Le livre énonce d'emblée, et en raccourci, qui ne peut être que caricatural, le trait dominant de ces trois personnages en quête de sens :
"C'est l'histoire d'un vieux. L'histoire d'une sainte. L'histoire d'un con."
Le vieux, la sainte et le con : ce pourrait être le titre, à la Sergio Leone, de ce livre.
Ces trois personnages qui habitent le même immeuble auraient pu ne pas mêler leur vie et s'ignorer. Le destin et l'auteur en ont décidé autrement. Pour leur plus grand bien et pour le soulagement de ceux qui se seront pris d'empathie pour le trio.
Le vieux, Félix Chaillot, est un artisan de la vieille école, qui rempaille des chaises. Il a un chien - en fait une chienne -, Turbine, qui est sa seule compagnie depuis que sa femme, l'indomptable Mousse Béranger, de son vrai prénom Madeleine, atteinte de la maladie d'Alzheimer, a été placée dans un établissement hospitalier. C'est une compagnie irremplaçable, mais insuffisante. Car leur amour, depuis toujours, à lui et à Mousse, est si fusionnel qu'il ne supporte pas la séparation. Ce ne sont pas en effet leurs deux filles, Solveig et Sonia, qui vivent leur vie, qui peuvent combler cette absence cruelle, dans les deux acceptions du terme.
La sainte, Marie Sauvin, la bien prénommée, est fille de diplomate. Adolescente, elle a fait montre d'un caractère rebelle et a été rejetée d'une école l'autre, pour enfin échouer au Rosey, ce sélectissime collège des bords du Léman, où elle rencontre l'amour de sa vie, Paul Sauvin, et la sérénité. Ils se sont mariés quand deux jumeaux, Eric et Oscar, se sont annoncés. Puis ils ont fait en prime une petite Luce, atteinte de mucoviscidose, qui n'a signalé son existence qu'une fois son papa parti avec une amazone carriériste, prénommée Sophie. Une enfant imprévue, que Marie a décidé de garder, sans jamais le regretter, au grand dam des autres.

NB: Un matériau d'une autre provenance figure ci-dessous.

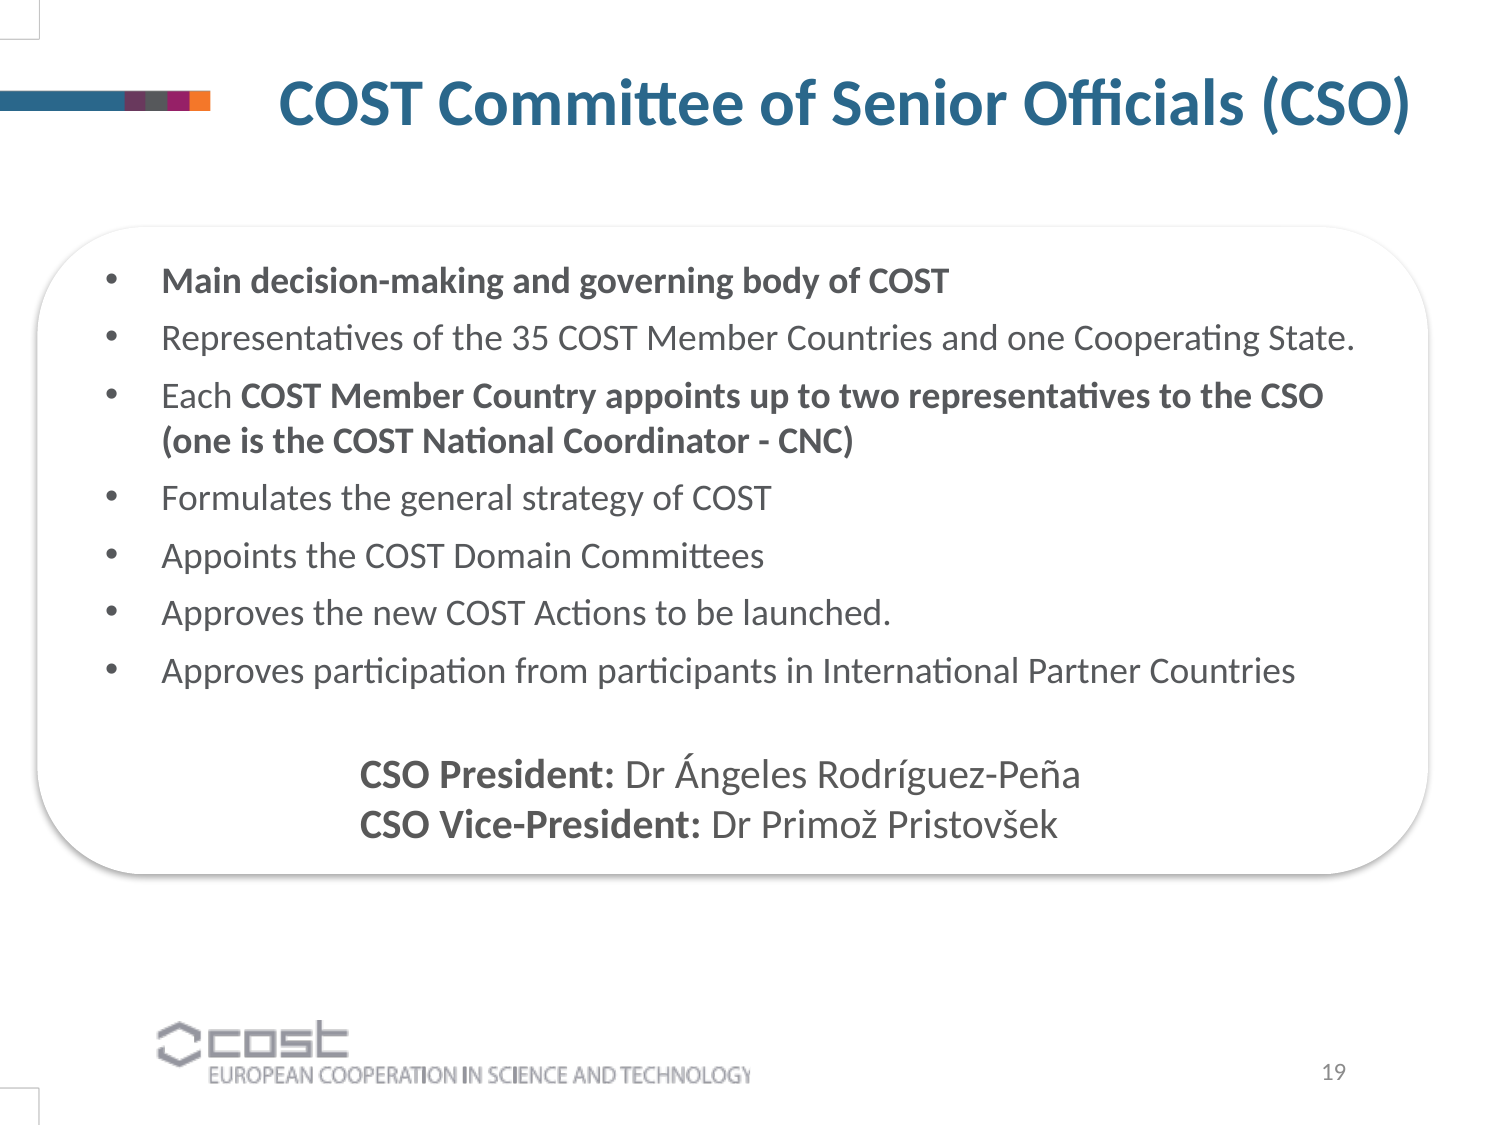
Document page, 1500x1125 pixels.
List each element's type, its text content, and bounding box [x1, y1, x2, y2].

Le con, Ben, Benjamin Maurois, est du genre à rater tout ce qu'il fait et à se rendre insupportable, même aux yeux de son associé et ami. Sa femme, Caro, Caroline, ne l'a d'ailleurs un jour plus supporté. Elle est donc partie concubiner avec Pierre en emportant leur fille Lola, qui n'a pas apprécié du tout ce changement de cocon. Son papa a bien fait une tentative pour l'enlever. Mais elle s'est soldée par un accident de moto dont Lola est sortie en morceaux. Cet accident ne lui a pourtant pas ôté l'envie de voir son père. C'est ce dernier qui refuse désormais de la voir et ne veut pas se rendre au point-rencontre prévu dans ces cas-là.
Comme on le voit le trio est mal parti. Les choses ne vont d'ailleurs pas s'améliorer tout au long du récit. Au contraire. Une
fois bien mûres, elles finiront tout de même par aboutir au rebond du trio. Comme quoi, même dans les pires affres, il est toujours possible de trouver une issue heureuse, sinon idéale. C'est
donc un message d'espoir que nous délivre Annick Geinoz, même si, pour le trio, rien ne pourra plus être tout à fait comme avant.
A aucun moment le lecteur n'est tenté de se déprendre de ce livre, qui pourrait s'avérer ennuyeux puisqu'il ne fait que raconter des histoires du genre de celles auxquelles il est confronté aujourd'hui ou qui sont le lot quotidien de son plus proche entourage. Sans doute parce que l'auteur sait très bien se mettre à la place de ses personnages et lui fait connaître les pensées les plus intimes qui les tourmentent et qui répondent peut-être à ses propres interrogations.
Annick Geinoz a su trouver le rythme et le ton justes qui marquent notre époque. Elle fait en sorte que le lecteur ait envie de voir ses personnages se dépêtrer de la situation critique dans laquelle ils se trouvent. Les dénouements de ces histoires personnelles sont plus que vraisemblables, logiques. C'est pourquoi elle répond avec bonheur à cette attente de bonne fin, sans surprise, dans un style émaillé de formules qui parlent à l'imagination et qui utilisent à très bon escient le vocabulaire de notre temps.